**RECORD SET**
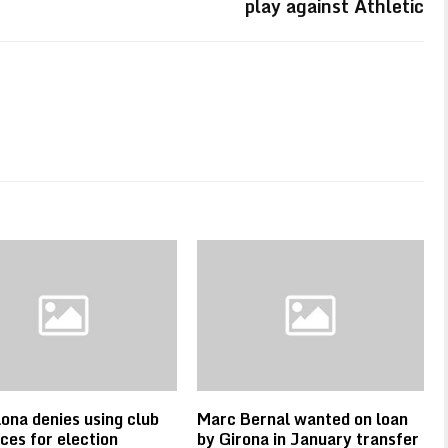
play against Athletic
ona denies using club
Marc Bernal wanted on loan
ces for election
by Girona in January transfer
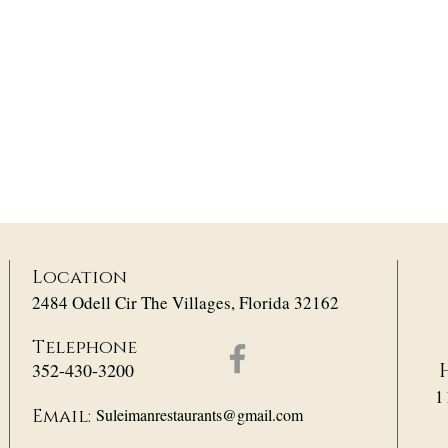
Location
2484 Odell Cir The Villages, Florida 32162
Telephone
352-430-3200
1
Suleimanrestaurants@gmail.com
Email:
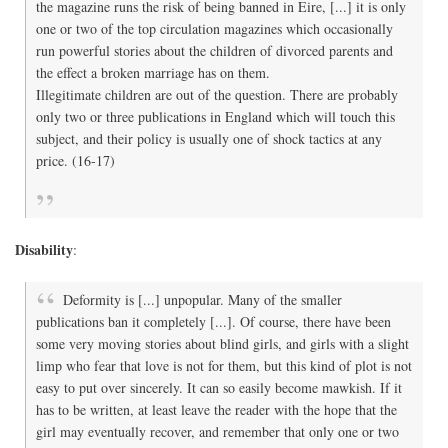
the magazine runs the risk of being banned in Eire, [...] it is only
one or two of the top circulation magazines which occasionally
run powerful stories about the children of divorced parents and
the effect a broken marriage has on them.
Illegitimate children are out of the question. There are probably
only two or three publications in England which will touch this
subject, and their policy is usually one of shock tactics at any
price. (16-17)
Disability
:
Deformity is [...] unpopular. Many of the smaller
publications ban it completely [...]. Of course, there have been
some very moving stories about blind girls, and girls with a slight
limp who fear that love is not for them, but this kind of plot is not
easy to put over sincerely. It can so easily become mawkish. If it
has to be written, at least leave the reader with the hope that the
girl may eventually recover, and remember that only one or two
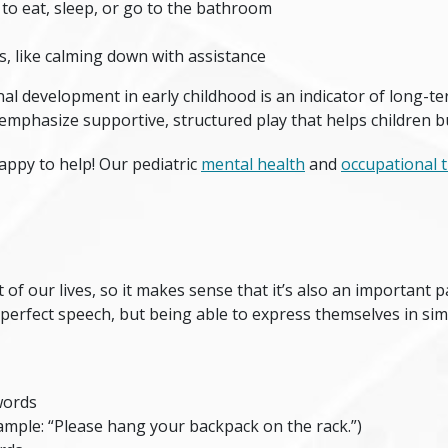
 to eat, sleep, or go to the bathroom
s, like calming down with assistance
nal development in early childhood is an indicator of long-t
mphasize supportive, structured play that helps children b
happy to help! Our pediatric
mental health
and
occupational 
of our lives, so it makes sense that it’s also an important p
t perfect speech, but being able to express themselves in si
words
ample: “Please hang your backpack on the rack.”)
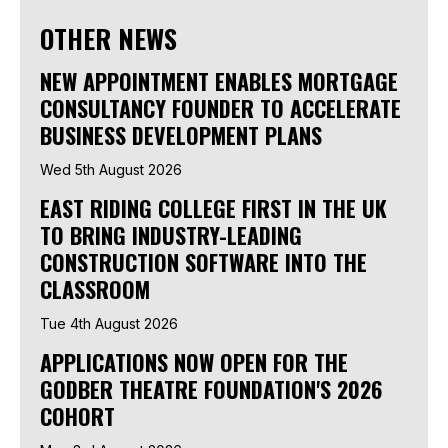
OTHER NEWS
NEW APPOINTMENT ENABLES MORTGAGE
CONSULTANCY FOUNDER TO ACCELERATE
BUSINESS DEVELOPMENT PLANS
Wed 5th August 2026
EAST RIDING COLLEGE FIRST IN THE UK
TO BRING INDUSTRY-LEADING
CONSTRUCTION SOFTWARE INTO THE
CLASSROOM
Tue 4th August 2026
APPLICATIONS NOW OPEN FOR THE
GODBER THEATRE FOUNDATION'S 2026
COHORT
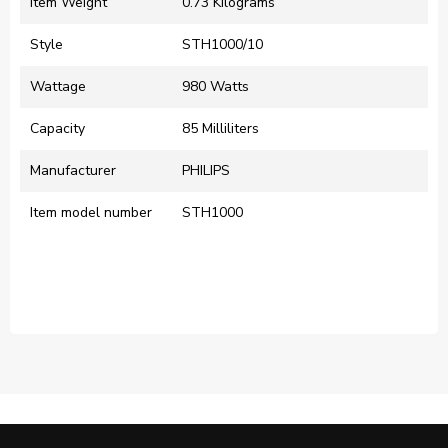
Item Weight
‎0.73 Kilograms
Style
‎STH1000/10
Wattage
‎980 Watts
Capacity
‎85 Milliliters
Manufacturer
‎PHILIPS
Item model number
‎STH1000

**WHAT TO DO**
Write out everything in the data word for word. Omit each picture.

**RESULT FOR THIS EXERCISE**
play against Athletic
ona denies using club
Marc Bernal wanted on loan
ces for election
by Girona in January transfer
Location
2484 Odell Cir The Villages, Florida 32162
Telephone
352-430-3200
1
Suleimanrestaurants@gmail.com
Email:
the magazine runs the risk of being banned in Eire, [...] it is only
one or two of the top circulation magazines which occasionally
run powerful stories about the children of divorced parents and
the effect a broken marriage has on them.
Illegitimate children are out of the question. There are probably
only two or three publications in England which will touch this
subject, and their policy is usually one of shock tactics at any
price. (16-17)
Disability
:
Deformity is [...] unpopular. Many of the smaller
publications ban it completely [...]. Of course, there have been
some very moving stories about blind girls, and girls with a slight
limp who fear that love is not for them, but this kind of plot is not
easy to put over sincerely. It can so easily become mawkish. If it
has to be written, at least leave the reader with the hope that the
girl may eventually recover, and remember that only one or two
 to eat, sleep, or go to the bathroom
s, like calming down with assistance
nal development in early childhood is an indicator of long-t
mphasize supportive, structured play that helps children b
happy to help! Our pediatric
mental health
and
occupational 
of our lives, so it makes sense that it’s also an important p
t perfect speech, but being able to express themselves in si
words
ample: “Please hang your backpack on the rack.”)
OTHER NEWS
NEW APPOINTMENT ENABLES MORTGAGE
CONSULTANCY FOUNDER TO ACCELERATE
BUSINESS DEVELOPMENT PLANS
Wed 5th August 2026
EAST RIDING COLLEGE FIRST IN THE UK
TO BRING INDUSTRY-LEADING
CONSTRUCTION SOFTWARE INTO THE
CLASSROOM
Tue 4th August 2026
APPLICATIONS NOW OPEN FOR THE
GODBER THEATRE FOUNDATION'S 2026
COHORT
Item Weight
‎0.73 Kilograms
Style
‎STH1000/10
Wattage
‎980 Watts
Capacity
‎85 Milliliters
Manufacturer
‎PHILIPS
Item model number
‎STH1000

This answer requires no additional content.